The rapid and extreme changes to such principles caused some states’ bar examiners to send SOS-emails to July 2022 law graduates sitting for this month’s exam.
“Applicants preparing for the July 2022 Uniform Bar Examination may find it helpful to know that … examinees will not be required to be familiar with this term’s U.S. Supreme Court decisions.”
It’s not just the bar examiners. Professors like me are revising their lesson plans because so much has changed. Law students are impacted, too. I got an anguished message last week from a 2022 graduate who said “Professor, I spent three years in law school, and in the last few weeks mostly all of what I learned is no longer true.”
These five decisions over the last eight days of the term have changed how I view the high court and how I will talk about the Supreme Court of my time. What I said to my former student is what I will say to my students this fall:
The Supreme Court majority of 6 are originalist-textualists who believe that the words of the Constitution should be understood as they were in Philadelphia in 1787 when the Constitution was written by 55 white, propertied men. Alexander Hamilton, who pushed for the document’s ratification, said that the (federal) judges would be virtuous men who held their offices for their lifetimes. The word “virtue” in 1787 meant “for the common good.”
Our current majority of justices, (the 6 who overturned Roe) are literalists akin to religious fundamentalists who insist that since the Bible says the world was created in seven days – it must be.
Our high court jurists have forgotten the then-literal, “original” meaning of virtue – to care, to share and to do what is best for the people. What they have done will take decades to undo.
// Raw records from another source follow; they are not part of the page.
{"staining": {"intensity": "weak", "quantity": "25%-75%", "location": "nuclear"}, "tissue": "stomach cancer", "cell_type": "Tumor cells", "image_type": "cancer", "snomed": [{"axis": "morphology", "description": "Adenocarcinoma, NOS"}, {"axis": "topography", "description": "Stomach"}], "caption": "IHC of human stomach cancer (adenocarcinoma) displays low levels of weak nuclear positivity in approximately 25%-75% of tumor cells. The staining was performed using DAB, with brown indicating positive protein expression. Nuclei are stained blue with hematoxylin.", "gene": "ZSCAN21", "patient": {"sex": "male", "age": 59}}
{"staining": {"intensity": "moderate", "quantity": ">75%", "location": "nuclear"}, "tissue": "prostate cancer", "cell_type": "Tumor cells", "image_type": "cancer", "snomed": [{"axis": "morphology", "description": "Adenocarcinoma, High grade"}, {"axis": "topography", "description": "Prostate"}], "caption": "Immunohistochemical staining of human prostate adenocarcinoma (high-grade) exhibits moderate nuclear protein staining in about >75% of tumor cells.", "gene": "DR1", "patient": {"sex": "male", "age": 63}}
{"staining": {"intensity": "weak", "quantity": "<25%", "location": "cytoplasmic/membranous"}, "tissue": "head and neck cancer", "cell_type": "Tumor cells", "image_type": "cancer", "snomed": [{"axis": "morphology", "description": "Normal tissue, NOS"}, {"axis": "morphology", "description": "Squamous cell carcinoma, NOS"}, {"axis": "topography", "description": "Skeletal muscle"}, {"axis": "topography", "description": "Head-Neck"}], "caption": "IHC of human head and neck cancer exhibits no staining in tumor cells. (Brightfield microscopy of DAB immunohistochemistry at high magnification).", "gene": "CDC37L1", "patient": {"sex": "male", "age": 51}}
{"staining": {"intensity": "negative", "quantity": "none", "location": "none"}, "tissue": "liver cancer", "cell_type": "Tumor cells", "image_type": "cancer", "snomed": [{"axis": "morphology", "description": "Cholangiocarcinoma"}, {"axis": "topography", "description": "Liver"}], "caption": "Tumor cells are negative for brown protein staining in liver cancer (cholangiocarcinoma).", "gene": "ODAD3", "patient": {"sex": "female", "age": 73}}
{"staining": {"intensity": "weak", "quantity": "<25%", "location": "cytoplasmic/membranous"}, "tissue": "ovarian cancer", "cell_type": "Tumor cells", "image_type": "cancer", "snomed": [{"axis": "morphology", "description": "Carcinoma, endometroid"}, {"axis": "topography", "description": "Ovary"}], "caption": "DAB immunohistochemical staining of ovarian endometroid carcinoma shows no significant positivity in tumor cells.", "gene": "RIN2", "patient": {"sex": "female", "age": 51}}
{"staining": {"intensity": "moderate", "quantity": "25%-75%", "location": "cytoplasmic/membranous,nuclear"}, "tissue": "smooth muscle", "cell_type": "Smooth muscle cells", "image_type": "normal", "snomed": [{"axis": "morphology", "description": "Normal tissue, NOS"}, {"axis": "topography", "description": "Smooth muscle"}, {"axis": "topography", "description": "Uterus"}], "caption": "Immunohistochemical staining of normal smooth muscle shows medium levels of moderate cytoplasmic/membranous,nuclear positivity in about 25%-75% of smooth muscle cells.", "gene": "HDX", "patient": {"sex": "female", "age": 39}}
After my diatribe, I apologized to the student for the state of things that my generation and this Court has left for her. I urged her not to emulate the nihilist Supreme Court majority. “Unlike them,” I entreated, “I need you to use your legal training to further the common good - - not to undermine it.”
Julie A. Werner-Simon is a former federal prosecutor, former constitutional law fellow, and currently serves as a law professor (adjunct) at Drexel University’s Kline School of Law, University of Southern California Gould School of Law, and is also a legal analyst at Drexel’s LeBow School of Business.